Rand tumbles as IMF stokes recession fears
The rand tumbled on Wednesday as concerns grew of a deep global recession concentrated in emerging markets, adding to a sell-off triggered when the central bank unexpectedly cut local lending rates the previous session.
The currency was 2% weaker at R18.67 per dollar by 1500 GMT, straying back into bear market territory as investors were spooked by a dire global growth outlook from the International Monetary Fund (IMF).
The rand has dropped around 20% over the past month.
The IMF on Tuesday forecast the global economy would mark its steepest downturn since the Great Depression of the 1930s because of the coronavirus-driven collapse of activity.
The IMF sees Sub-Saharan Africa‘s GDP shrinking 1.6% because of the combined effects of the disease and plummeting oil and commodities prices. That is a turnaround of around 5.2 percentage points compared with its pre-pandemic growth forecast.
That grim outlook rekindled dollar-buying as investors sought safety, adding pressure to the local currency already reeling after the South African Reserve Bank slashed lending rates to their lowest ever, weakening the so-called “carry trade” that depends on repo rates remaining high.

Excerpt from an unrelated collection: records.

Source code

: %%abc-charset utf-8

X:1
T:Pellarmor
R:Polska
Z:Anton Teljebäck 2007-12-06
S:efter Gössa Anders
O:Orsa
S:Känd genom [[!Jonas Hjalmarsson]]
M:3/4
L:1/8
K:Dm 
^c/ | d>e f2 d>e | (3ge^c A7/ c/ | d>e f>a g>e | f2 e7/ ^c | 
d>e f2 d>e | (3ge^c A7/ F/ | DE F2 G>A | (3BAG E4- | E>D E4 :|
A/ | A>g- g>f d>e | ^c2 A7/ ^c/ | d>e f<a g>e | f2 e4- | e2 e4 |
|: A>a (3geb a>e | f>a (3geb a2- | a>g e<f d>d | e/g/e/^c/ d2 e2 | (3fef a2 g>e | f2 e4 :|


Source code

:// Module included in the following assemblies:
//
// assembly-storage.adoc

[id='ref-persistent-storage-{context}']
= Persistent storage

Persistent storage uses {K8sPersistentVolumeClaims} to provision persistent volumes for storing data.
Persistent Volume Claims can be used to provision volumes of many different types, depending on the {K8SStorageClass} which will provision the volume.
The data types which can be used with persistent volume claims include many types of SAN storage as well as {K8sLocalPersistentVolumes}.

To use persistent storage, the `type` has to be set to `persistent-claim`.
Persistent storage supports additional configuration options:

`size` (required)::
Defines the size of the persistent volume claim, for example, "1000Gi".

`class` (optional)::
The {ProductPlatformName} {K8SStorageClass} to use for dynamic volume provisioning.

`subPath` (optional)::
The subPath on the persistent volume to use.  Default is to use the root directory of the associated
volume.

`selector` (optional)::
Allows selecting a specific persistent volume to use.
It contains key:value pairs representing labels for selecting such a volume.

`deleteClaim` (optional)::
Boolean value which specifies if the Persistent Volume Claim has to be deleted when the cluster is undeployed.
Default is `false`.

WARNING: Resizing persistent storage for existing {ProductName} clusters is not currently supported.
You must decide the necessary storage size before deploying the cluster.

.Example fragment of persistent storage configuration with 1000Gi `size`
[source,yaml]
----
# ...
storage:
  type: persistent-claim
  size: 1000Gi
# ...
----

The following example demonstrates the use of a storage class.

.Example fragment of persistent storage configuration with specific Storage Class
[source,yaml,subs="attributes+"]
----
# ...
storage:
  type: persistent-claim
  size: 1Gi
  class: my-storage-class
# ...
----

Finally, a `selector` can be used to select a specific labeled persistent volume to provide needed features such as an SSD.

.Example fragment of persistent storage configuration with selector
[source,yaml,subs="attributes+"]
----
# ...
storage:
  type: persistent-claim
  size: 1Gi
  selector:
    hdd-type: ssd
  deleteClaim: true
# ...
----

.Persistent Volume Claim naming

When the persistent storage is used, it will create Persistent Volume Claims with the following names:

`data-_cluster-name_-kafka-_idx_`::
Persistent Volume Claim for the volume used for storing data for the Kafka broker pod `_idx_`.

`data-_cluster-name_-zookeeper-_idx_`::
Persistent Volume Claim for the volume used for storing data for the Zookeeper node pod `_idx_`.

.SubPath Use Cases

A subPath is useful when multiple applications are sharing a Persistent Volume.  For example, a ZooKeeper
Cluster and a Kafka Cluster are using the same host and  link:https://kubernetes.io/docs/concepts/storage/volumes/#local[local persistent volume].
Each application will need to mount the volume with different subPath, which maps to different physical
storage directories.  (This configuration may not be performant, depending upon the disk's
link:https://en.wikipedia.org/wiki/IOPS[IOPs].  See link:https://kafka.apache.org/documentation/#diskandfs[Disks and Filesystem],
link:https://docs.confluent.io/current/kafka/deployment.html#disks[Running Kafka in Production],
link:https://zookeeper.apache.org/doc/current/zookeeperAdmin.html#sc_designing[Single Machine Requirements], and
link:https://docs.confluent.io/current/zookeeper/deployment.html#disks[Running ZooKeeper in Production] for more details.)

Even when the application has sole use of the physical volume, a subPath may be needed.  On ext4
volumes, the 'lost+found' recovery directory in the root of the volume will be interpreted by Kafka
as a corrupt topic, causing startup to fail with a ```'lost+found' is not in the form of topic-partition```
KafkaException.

The rand had managed a 6% rally in the last week, coming off an all-time low of R19.35, but has retreated in the last two sessions on profit-taking and renewed recession fears.
Equities in Johannesburg also slid, with the all-share index down 3.15% to close at 48301.28. The top 40 companies’ index fell 3.02% to 44202.90 points.
The fall was mainly led by the country’s banks with the banking index down more than 8%.
Bonds also weakened with the yield on the government issue due in 2030 rising 17 basis points to 10.59%.